_WHAT TO WORK ON_:
a - Could you reproduce the part of the article on the Van Halen song "Not Enough" from "Van Halen singles" to "Alex Van Halen.", word for word?
b - Can you extend the article on the Van Halen song "Not Enough", picking up after its final sentence?

Single by Van Halen

from the album Balance
- B-side: "Amsterdam"; "Right Now (live)" (Japan only); "Dreams (live)" (Japan only);
- Released: June 25, 1995
- Recorded: 1994
- Genre: Soft rock
- Length: 5:13
- Label: Warner Bros.
- Songwriters: Sammy Hagar; Eddie Van Halen; Alex Van Halen; Michael Anthony;
- Producer: Bruce Fairbairn

Van Halen singles chronology
| "Can't Stop Lovin' You" (1995) | "Not Enough" (1995) | "Amsterdam" (1995) |

= Not Enough (Van Halen song) =

"Not Enough" is a song by the American rock band Van Halen. It was released as the third single from the band's tenth studio album, Balance, and was written by Sammy Hagar, Eddie Van Halen, Michael Anthony, and Alex Van Halen.

_EXTRACTED INFORMATION_:
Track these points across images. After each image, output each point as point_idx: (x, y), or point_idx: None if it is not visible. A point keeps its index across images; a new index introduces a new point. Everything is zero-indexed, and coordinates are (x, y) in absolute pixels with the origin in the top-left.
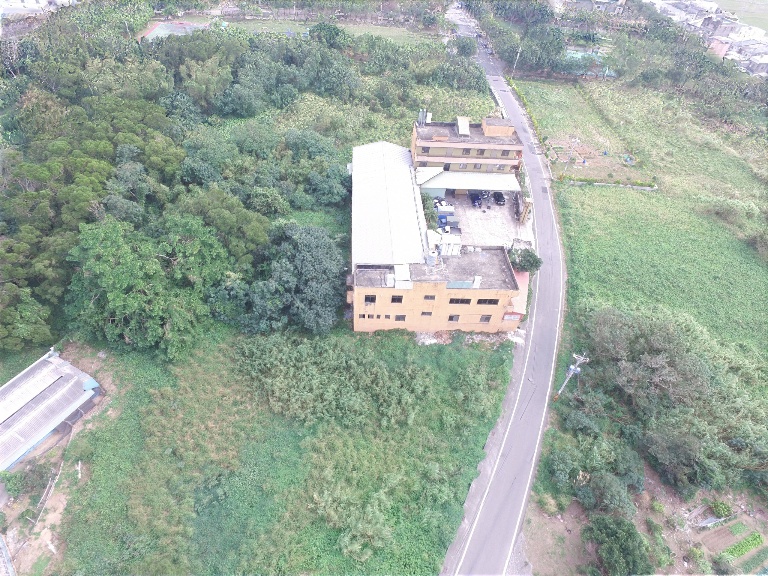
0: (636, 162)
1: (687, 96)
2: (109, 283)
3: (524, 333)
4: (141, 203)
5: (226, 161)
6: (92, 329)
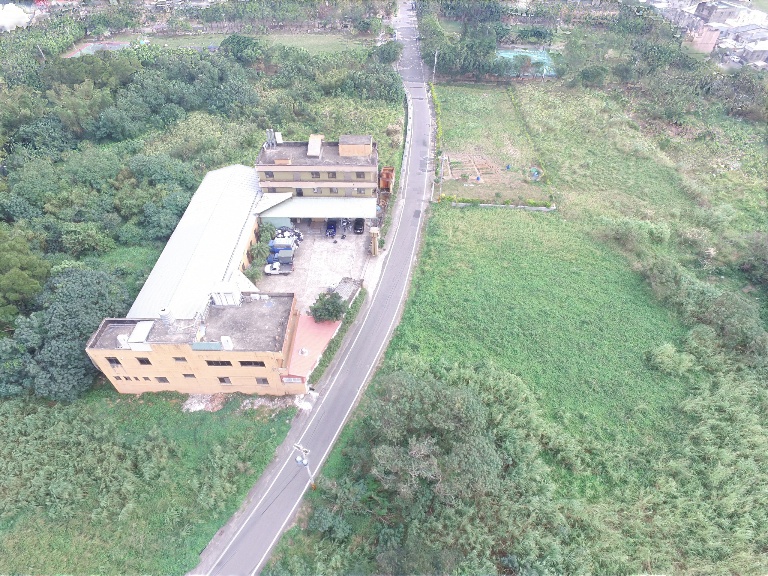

_EXERCISE RESULTS_:
a -
Van Halen singles chronology
| "Can't Stop Lovin' You" (1995) | "Not Enough" (1995) | "Amsterdam" (1995) |

= Not Enough (Van Halen song) =

"Not Enough" is a song by the American rock band Van Halen. It was released as the third single from the band's tenth studio album, Balance, and was written by Sammy Hagar, Eddie Van Halen, Michael Anthony, and Alex Van Halen.

b -
Unlike most Van Halen songs, which are mostly hard rock and heavy metal, "Not Enough" is a ballad in the genre of soft rock. And like Van Halen's cover of "You Really Got Me", "Not Enough" is preceded by an avant-garde instrumental called "Strung Out", which was considered an experiment.

"Not Enough" peaked at No. 97 on the Billboard Hot 100, No. 27 on the Mainstream Rock chart, and No. 6 on the RPM Top Singles chart, eventually becoming No. 39 on the year-end chart of RPM.

== Background ==
"Not Enough" is written around a Ben Folds-esque piano part, and it was the first Van Halen song featuring Michael Anthony playing a fretless bass.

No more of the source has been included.